最近読了した司馬遼太郎『坂の上の雲』の主題はは約120年前の日露戦争ですが、ロシアのバルチック艦隊と日本連合艦隊が対馬沖で戦ったときの指揮艦「三笠」の砲術長についてこんなくだりが目を引きました。
”砲術長は、自分の戦艦とロシアの戦艦との速度の差、風速、波の高さなどを瞬時に計算して大砲の角度や発射のタイミングを刻々決定するという極めて緊張感が求められるポジションである。しかし彼は、機関室、弾火薬庫、ボイラー室など艦底で働いている多くの兵員が戦闘を見ることが出来ないため不安が大きいことにも配慮し、忙しい自分の仕事の合間を縫っては、伝令を使って戦闘の状況を艦内くまなく知らせていた。 「いま我々の十二インチ砲弾が敵艦ボロジノに当たったったぞ」と伝令に叫んだ時、そばにいた東郷平八郎司令長官(元佐世保海軍基地司令長官)は、「砲術長、いまのは当たってないぞ」と言った。すると砲術長は東郷司令長官の方に笑顔を向けて「ただいまのは、じつは激励のためにそう言いましたので」と応えた。”

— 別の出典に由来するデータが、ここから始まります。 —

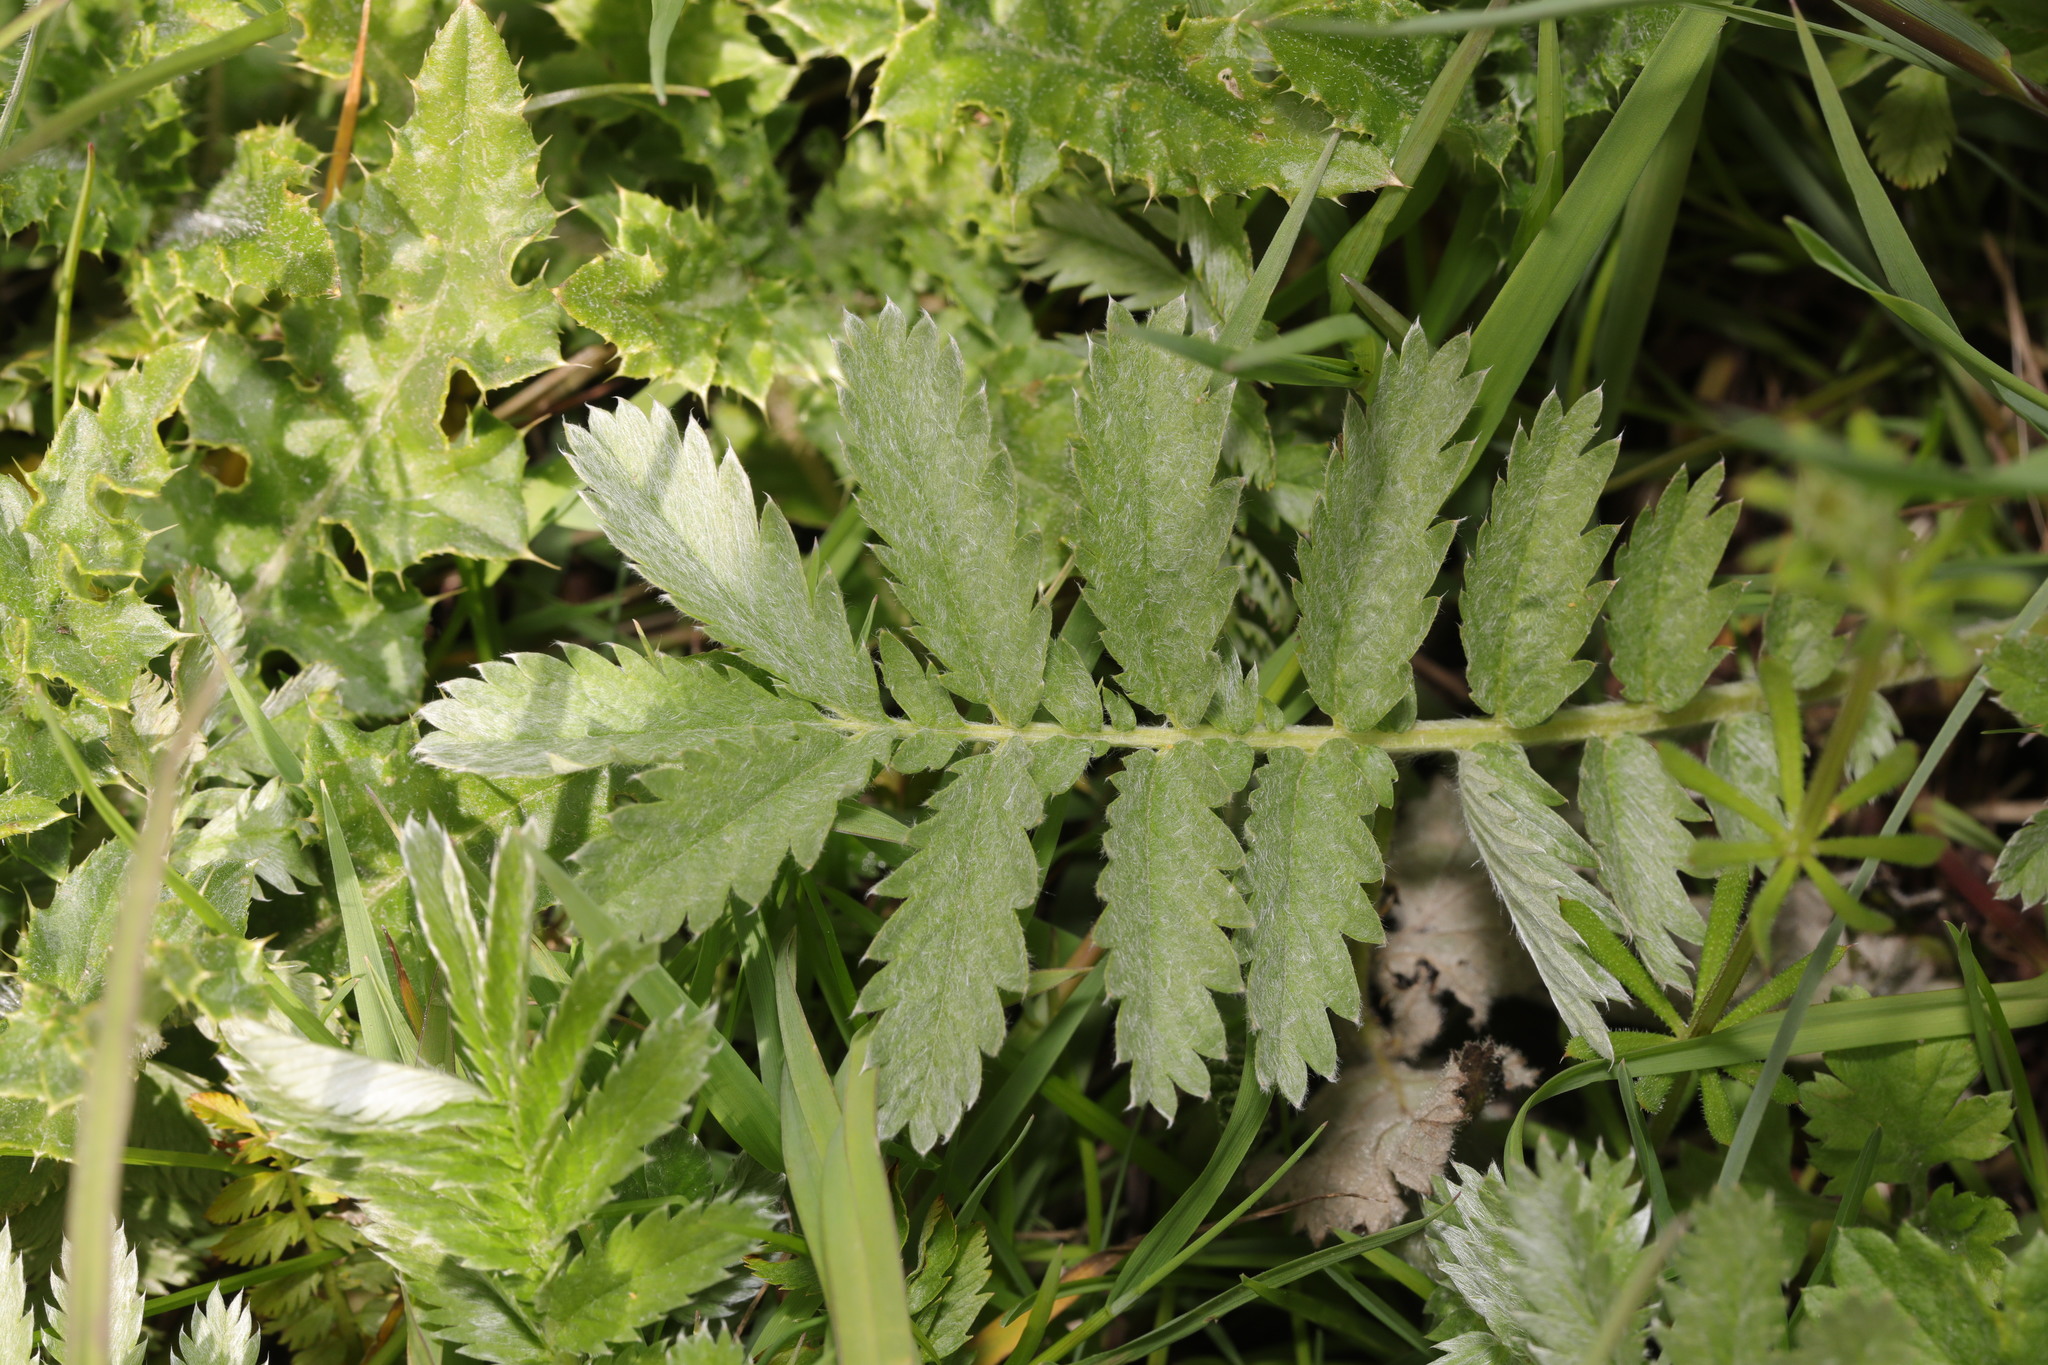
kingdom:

私は、砲術長の行動は艦底で働く兵員の不安を解消するだけでなく、自分の仕事の「意味」をわからせることによりモチベーションを喚起する効果があったと考えます。
この部分を読んだときに頭に浮かんだのは、作業とシゴトということでした。ともすれば目先の作業の忙しさにかまけて、それがどんな意味を持つシゴトであるかを考える余裕をなくすことがありますね。「忙」という字も、心をなくすという形になっています。

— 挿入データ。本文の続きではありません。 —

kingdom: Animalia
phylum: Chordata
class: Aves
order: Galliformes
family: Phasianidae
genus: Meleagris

これはアメリカのお話です。ホテルの客室係(メイドさん)は、短時間で客室の清掃やベッドシーツの張り替えをしなければならない重労働です。ある時、全米ホテル協会がいくつかのホテルチェーンの協力を得て、全米各地から100人のメイドさんを選んでもらい、全員の健康診断を行いました。その後、半分のメイドさんには30分間のセミナーを受けてもらいました。セミナーの内容は、客室清掃やベッドシーツの張り替えにはいかに全身のエクササイズ(ひいては健康増進)効果があるかということでした。残りの半分はこのセミナーを受講しませんでした。 半年後、ふたたび全員の健康診断をしたところ、セミナーを受講したグループの数値(血圧、血糖値など)は、受講しなかったグループに比べて極めて良い結果を示していたそうです。原因はもうお分かりですよね。
私は、部下に自分のやっているコトの「意味;会社にとっての意味+社員自身にとっての意味」をしっかりと理解してもらうようにするのがリーダーのシゴトの大きな部分を占めるのではないかと愚考します。とくに「社員自身にとっての意味」は、ちょっとしたヒント、いま流行りの言葉で言えば「ナッジ nudge」で上手に気づかせることが大事ですね。